“Her cold was not affected, for her voice, at first, was not quite clear! but she acquitted herself charmingly. And, little as she called this minuet, it contained difficulties which I firmly believe no other singer in the world could have executed.
“But her great talents, and our great astonishment, were reserved for her second song, which was taken from Metastasio’s opera of Didone, set by Colla, ‘Non hai ragione, ingrato!’
“As this was an aria parlante, she first, in a voice softly melodious, read us the words, that we might comprehend what she had to express.
“It is nobly set; nobly! ‘Bravo, il Signor Maestro!’ cried my father, two or three times. She began with a fulness and power of voice that amazed us beyond all our possible expectations. She then lowered it to the most expressive softness—in short, my dear Mr. Crisp, she was sublime! I can use no other word without degrading her.
“This, and a second great song from the same opera, Son Regina, and Son Amante, she sang in a style to which my ears have hitherto been strangers. She unites, to her surprising and incomparable powers of execution, and luxuriant facility and compass of voice, an expression still more delicate—and, I had almost said, equally feeling with that of my darling Millico, who first opened my sensations to the melting and boundless delights of vocal melody.[43] In fact, in Millico, it was his own sensibility that excited that of his hearers; it was so genuine, so touching! It seemed never to want any spur from admiration, but always to owe its excellence to its own resistless pathos.
“Yet with all its vast compass, and these stupendous sonorous sounds, the voice of Agujari has a mellowness, a sweetness, that are quite vanquishing. One can hardly help falling at her feet while one listens! Her shake, too, is no plump, so true, act open! and, to display her various abilities to my father, she sang in twenty styles—if twenty there may be; for nothing is beyond her reach. In songs of execution, her divisions were so rapid, and so brilliant, they almost made one dizzy from breathless admiration: her cantabiles were so fine, so rich, so moving, that we could hardly keep the tears from our eyes. Then she gave us some accompanied recitative, with a nobleness of accent, that made every one of us stand erect out of respect! Then, how fascinately she condescended to indulge us with a rondeau! though she holds that simplicity of melody beneath her; and therefore rose from it to chant some church music, of the Pope’s Chapel, in a style so nobly simple, so grandly unadorned, that it penetrated to the inmost sense. She is just what she will: she has the highest taste, with an expression the most pathetic; and she executes difficulties the most wild, the most varied, the most incredible, with just as much ease and facility as I can say—my dear Mr. Crisp!

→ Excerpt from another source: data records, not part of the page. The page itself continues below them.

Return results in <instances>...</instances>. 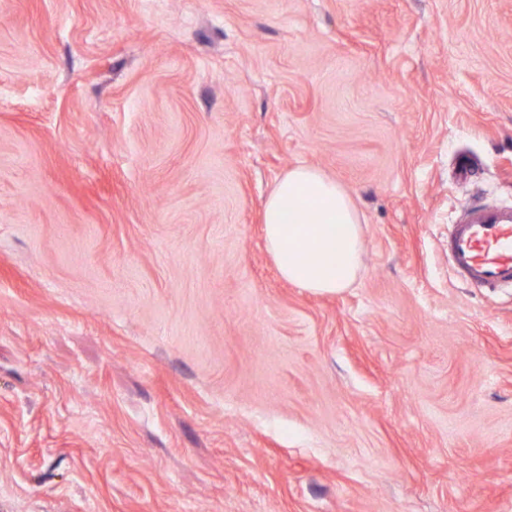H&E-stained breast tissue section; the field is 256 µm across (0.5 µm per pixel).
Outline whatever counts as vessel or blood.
I'll use <instances>...</instances> for the list:
<instances>
[{
  "mask_svg": "<svg viewBox=\"0 0 512 512\" xmlns=\"http://www.w3.org/2000/svg\"><path fill=\"white\" fill-rule=\"evenodd\" d=\"M455 275L478 288H512V208L487 202L448 229Z\"/></svg>",
  "mask_w": 512,
  "mask_h": 512,
  "instance_id": "b4317fda",
  "label": "vessel or blood"
}]
</instances>
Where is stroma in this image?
<instances>
[{"label": "stroma", "instance_id": "obj_1", "mask_svg": "<svg viewBox=\"0 0 512 512\" xmlns=\"http://www.w3.org/2000/svg\"><path fill=\"white\" fill-rule=\"evenodd\" d=\"M301 165L338 293L264 247ZM487 201L512 0H0V512H512V288L448 265ZM264 240L281 277L314 293L350 287L362 268L364 228L346 189L309 165L288 171L263 208Z\"/></svg>", "mask_w": 512, "mask_h": 512}]
</instances>
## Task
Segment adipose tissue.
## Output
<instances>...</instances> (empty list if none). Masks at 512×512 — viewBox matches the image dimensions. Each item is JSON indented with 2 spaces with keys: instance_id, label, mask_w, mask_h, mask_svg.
I'll return each mask as SVG.
<instances>
[{
  "instance_id": "obj_1",
  "label": "adipose tissue",
  "mask_w": 512,
  "mask_h": 512,
  "mask_svg": "<svg viewBox=\"0 0 512 512\" xmlns=\"http://www.w3.org/2000/svg\"><path fill=\"white\" fill-rule=\"evenodd\" d=\"M264 240L281 277L314 293L350 287L362 268L364 228L346 189L309 165L288 171L263 208Z\"/></svg>"
}]
</instances>
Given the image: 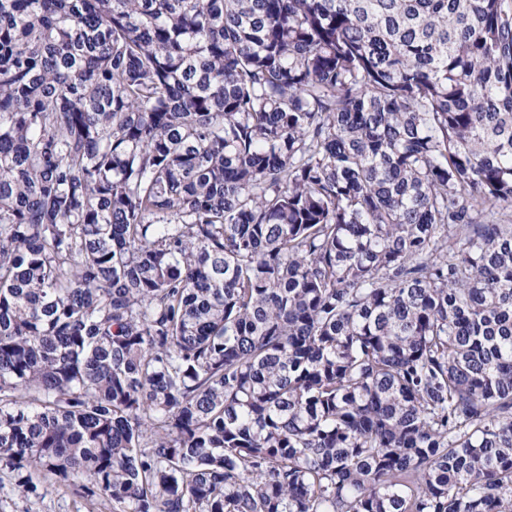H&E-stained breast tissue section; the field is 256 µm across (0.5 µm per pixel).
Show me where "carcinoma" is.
Segmentation results:
<instances>
[{"instance_id":"carcinoma-1","label":"carcinoma","mask_w":512,"mask_h":512,"mask_svg":"<svg viewBox=\"0 0 512 512\" xmlns=\"http://www.w3.org/2000/svg\"><path fill=\"white\" fill-rule=\"evenodd\" d=\"M113 512H512V0H0V471Z\"/></svg>"}]
</instances>
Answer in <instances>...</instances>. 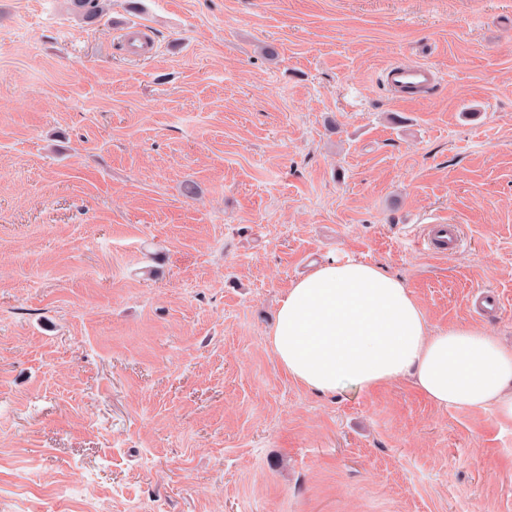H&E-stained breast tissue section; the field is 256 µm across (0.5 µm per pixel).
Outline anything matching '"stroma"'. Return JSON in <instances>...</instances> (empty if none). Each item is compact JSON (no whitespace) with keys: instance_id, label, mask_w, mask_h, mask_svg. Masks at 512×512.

“Now don’t you die to come and hear her? I hope you do. O, she is indescribable!
“Assure yourself my father joins in all this, though perhaps, if he had time to write for himself, he might do it more Lady Grace like, ‘soberly.’ I hope she will fill up at least half a volume of his history. I wish he would call her The Heroine of Music!
“We could not help regretting that her engagement was at the Pantheon, as her evidently fine ideas of acting are thrown away at a mere concert.

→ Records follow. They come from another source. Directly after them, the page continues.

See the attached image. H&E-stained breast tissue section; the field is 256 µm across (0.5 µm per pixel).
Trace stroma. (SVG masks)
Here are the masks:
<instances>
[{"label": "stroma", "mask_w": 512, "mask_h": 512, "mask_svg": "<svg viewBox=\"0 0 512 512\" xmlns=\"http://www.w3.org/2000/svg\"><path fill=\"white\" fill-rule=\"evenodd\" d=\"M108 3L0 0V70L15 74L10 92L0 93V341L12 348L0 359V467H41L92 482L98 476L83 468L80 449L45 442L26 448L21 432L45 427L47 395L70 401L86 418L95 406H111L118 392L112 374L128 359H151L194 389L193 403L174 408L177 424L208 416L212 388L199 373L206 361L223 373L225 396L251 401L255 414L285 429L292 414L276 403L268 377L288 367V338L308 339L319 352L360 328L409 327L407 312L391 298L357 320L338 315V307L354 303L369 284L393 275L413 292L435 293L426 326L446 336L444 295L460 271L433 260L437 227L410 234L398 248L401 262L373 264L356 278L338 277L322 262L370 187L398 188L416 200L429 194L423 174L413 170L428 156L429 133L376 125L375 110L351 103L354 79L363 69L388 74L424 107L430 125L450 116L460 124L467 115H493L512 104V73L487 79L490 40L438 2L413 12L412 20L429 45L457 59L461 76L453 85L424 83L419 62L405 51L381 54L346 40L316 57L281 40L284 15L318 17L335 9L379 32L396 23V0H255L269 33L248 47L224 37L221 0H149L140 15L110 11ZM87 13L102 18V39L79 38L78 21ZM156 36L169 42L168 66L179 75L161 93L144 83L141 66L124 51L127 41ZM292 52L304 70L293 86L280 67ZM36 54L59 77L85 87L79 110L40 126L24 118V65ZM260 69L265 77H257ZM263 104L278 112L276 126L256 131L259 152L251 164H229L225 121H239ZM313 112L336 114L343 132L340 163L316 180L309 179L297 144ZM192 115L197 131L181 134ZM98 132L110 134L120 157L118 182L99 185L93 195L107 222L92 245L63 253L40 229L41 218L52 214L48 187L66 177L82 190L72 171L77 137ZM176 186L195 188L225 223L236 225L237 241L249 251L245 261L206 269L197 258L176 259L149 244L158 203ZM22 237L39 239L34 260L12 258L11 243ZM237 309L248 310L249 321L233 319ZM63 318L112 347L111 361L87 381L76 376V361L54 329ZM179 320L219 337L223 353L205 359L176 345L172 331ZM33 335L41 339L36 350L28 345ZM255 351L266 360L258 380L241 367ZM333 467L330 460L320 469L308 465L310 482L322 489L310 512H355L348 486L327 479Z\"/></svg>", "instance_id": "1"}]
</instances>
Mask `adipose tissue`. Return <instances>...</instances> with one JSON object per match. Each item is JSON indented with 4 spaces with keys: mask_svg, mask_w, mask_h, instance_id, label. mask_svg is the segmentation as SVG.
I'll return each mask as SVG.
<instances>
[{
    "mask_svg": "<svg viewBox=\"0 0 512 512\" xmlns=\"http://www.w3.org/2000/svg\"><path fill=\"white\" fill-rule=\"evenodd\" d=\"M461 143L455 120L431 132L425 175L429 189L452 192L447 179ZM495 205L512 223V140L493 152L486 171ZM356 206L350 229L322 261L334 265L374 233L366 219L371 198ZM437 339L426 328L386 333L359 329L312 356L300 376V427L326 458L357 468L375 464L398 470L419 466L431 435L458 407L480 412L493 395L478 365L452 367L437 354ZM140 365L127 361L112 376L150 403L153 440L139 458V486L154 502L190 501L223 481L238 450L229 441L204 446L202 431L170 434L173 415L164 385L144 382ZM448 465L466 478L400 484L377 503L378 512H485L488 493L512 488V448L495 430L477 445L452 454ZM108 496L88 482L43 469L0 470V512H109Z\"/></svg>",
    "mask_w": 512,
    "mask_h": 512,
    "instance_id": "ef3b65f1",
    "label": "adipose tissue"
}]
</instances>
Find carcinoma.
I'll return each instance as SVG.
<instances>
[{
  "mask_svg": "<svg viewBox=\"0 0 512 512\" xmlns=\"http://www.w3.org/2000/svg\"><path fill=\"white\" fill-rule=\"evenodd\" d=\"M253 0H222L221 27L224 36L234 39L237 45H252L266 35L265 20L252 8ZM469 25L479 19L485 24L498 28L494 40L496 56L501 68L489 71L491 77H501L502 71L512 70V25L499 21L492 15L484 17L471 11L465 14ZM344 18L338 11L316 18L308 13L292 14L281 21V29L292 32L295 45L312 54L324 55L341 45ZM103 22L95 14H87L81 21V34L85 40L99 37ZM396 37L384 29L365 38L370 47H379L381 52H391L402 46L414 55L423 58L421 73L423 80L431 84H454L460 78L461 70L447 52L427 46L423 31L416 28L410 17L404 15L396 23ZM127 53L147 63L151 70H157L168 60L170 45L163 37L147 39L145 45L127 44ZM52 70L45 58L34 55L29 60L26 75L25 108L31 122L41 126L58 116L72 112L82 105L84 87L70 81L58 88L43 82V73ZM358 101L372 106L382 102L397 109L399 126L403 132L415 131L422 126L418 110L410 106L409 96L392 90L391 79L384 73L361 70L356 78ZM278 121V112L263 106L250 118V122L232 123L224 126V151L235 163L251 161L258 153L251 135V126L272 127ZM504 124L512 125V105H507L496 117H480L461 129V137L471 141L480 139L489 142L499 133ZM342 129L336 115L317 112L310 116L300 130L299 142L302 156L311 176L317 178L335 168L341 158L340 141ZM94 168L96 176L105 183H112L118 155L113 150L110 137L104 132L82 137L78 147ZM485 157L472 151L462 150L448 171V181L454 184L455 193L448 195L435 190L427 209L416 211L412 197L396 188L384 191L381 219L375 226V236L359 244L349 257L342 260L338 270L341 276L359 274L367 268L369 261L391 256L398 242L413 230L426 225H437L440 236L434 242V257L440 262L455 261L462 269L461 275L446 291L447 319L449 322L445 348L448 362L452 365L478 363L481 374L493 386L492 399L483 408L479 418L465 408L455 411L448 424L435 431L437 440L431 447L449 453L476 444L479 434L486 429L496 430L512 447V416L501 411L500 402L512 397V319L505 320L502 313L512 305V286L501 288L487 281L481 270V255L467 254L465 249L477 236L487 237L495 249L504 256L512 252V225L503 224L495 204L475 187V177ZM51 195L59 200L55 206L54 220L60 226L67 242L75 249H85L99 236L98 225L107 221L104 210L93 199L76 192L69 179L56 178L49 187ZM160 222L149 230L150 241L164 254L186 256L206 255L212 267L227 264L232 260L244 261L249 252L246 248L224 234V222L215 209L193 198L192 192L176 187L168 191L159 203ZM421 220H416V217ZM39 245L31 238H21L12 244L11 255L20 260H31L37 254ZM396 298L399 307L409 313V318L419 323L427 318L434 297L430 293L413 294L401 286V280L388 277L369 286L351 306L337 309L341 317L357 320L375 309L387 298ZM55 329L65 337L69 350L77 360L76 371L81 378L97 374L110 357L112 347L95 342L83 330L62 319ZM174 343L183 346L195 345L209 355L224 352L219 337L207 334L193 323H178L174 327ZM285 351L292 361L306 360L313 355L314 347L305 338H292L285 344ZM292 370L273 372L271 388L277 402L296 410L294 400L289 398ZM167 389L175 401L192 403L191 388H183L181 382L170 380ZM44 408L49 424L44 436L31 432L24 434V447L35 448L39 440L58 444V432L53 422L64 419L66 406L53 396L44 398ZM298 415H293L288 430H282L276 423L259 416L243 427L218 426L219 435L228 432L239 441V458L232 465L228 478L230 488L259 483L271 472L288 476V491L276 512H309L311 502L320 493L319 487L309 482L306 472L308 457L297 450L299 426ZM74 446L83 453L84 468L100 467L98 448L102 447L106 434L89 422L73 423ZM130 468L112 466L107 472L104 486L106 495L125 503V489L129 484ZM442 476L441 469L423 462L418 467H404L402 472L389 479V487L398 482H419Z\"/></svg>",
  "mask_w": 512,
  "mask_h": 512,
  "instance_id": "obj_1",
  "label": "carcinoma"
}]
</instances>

“At this, she made faces of such scorn and derision against the managers, for not putting her upon the stage, that they altered her handsome countenance almost to ugliness; and, snatching up a music book, and opening it, and holding it full broad in her hands, she dropt a formal courtesy, to take herself off at the Pantheon, and said; ‘Oui! j’y suis là comme une statue! comme une petite ecolière!’ And afterwards she contemptuously added: ‘Mais, on n’aime guere ici que les rondeaux!—Moi—j’abhorre ces miseres là!’